These kinds of SMS messages are designed to startle you so much that you don't hesitate to click on the links. But these particular texts targeted active supporters of Mexico's soda tax, a public health measure to reduce the consumption of sugary drinks. Clicking on these links would have enabled the installation of spyware allowing opponents of the soda tax to steal information from your phone and remotely control the device's functions, letting the hackers eavesdrop on your conversations.
Uncovering this cyber-attack technique is the kind of thing that makes Citizen Lab so valuable. The unique interdisciplinary hub of digital research has been operating out of the Munk School of Global Affairs at the University of Toronto since 2001. Its researchers are known for analyzing the ways technology is being used to stifle free speech and attack civil society.
In those 16 years, Citizen Lab has revealed electronic spying networks and published reports on the large number of corporations that provide digital spyware for repressive regimes.
The Lab's most recent report, on that Mexican spyware targeting health advocates, says the operation used spyware created by the NSO Group, an Israeli company that sells intrusion tools to remotely compromise mobile phones.
While the Lab has tracked texts similar to those used in Mexico, senior researcher John Scott-Railton says the Mexican attack on anti-obesity advocates represents the first time that strategy has been aimed at activists as opposed to higher-profile threats to paranoid governments such as investigative journalists.
"It was novel to learn that these threats were made against those just trying to rally around a public health issue," says Scott-Railton.
Previous papers by Citizen Lab on NSO Group spyware highlighted, for example, the targeting of a Mexican journalist who reported on a presidential scandal.

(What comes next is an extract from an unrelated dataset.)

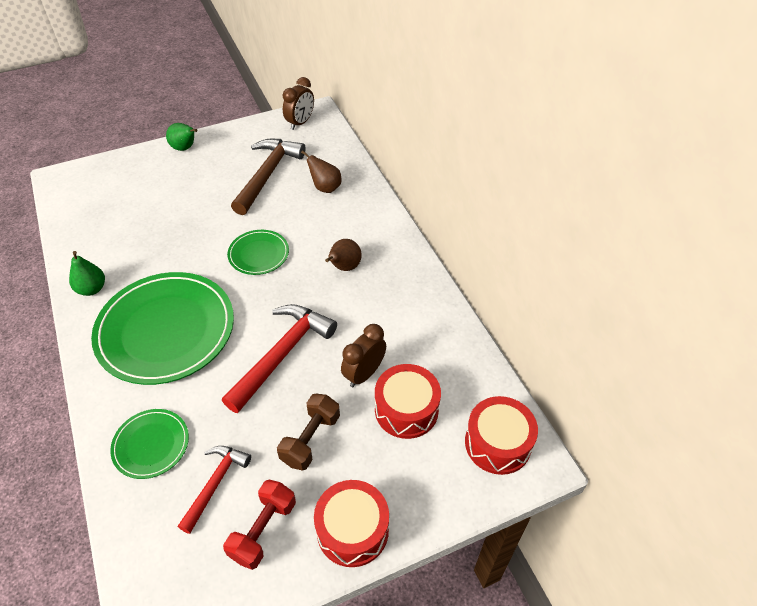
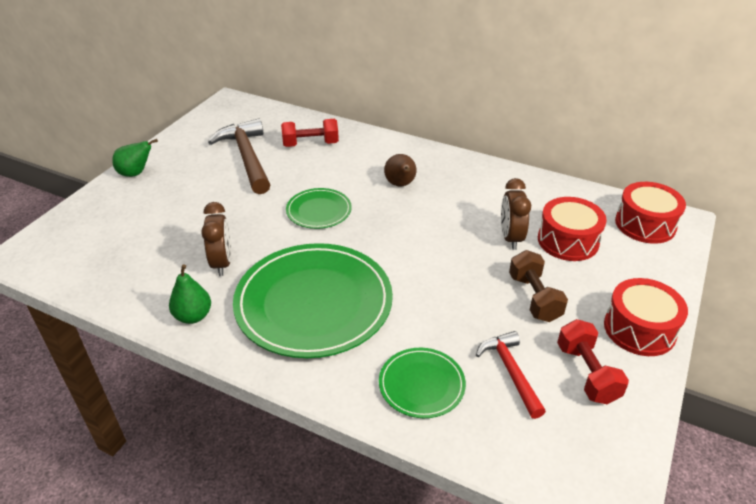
camera: 40 degrees left, 10 degrees down
(282, 354) = (435, 261): red hammer -> none
(300, 123) = (225, 113): brown clock -> brown clock (222, 263)
(325, 188) = (310, 144): brown pear -> red dumbbell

Scott-Railton says the Lab and Amnesty International were contacted by open internet advocates Access Now, which had received a request for assistance on its helpline from R3D and SocialTIC, two Mexican NGOs working on digital rights and security. These NGOs helped Citizen Lab researchers collect suspicious messages from a range of Mexican targets.
"We work hard to highlight the global proliferation of digital surveillance tools," says Scott-Railton. "More and more states want to remotely hack those they perceive as threats, and more companies are making that software available in forums or the dark web."

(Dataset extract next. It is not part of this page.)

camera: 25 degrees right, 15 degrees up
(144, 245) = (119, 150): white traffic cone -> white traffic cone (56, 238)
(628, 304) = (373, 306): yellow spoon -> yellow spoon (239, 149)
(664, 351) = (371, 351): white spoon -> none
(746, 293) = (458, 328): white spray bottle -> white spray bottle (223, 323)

In early February, the Lab also reported on the targeting of Egyptian NGOs by a sophisticated phishing scam. Scott-Railton and his team discovered that operators lifted language from a circulating NGO statement and embellished it with information about a fake meeting. These aren't your spam folder's everyday scams.

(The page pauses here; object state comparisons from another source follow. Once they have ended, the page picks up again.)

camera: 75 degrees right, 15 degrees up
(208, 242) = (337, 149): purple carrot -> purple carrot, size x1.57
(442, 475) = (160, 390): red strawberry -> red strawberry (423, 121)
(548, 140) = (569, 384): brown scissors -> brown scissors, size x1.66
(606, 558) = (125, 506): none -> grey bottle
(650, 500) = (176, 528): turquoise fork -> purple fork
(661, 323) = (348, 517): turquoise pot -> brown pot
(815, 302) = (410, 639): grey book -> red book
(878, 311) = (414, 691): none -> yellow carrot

While it's often said that hackers are steps ahead of their detectors, Scott-Railton says part of the solution lies in educating civil groups and the general public about prudent online behaviour.
"These messages are emotional and familiar, and people can't resist clicking on the links," he says. "We have to make people realize how dangerous that can be."
We're not all anti-obesity activists or NGO founders, but Scott-Railton says the canary in the coal mine is cyber-attacks against civil society and that they will eventually affect everyone else. If you've ever received a spammy-looking text, you know what he means.
"Your phone can be targeted, David," Scott-Railton says bluntly. "Anyone's phone can be targeted. There's a global vulnerability in the mobile phone system, and no one is immune."
As proactive as the Lab has been in exposing these threats and educating the global cyber-security industry about how to combat them, Scott-Railton would like to see education on the topic begin at a younger age.
"So many kids are growing up with these digital tools, there should be a class teaching them about what these technologies do and how to avoid getting attacked. We're in an era of tremendous change, and we have to keep up with the times."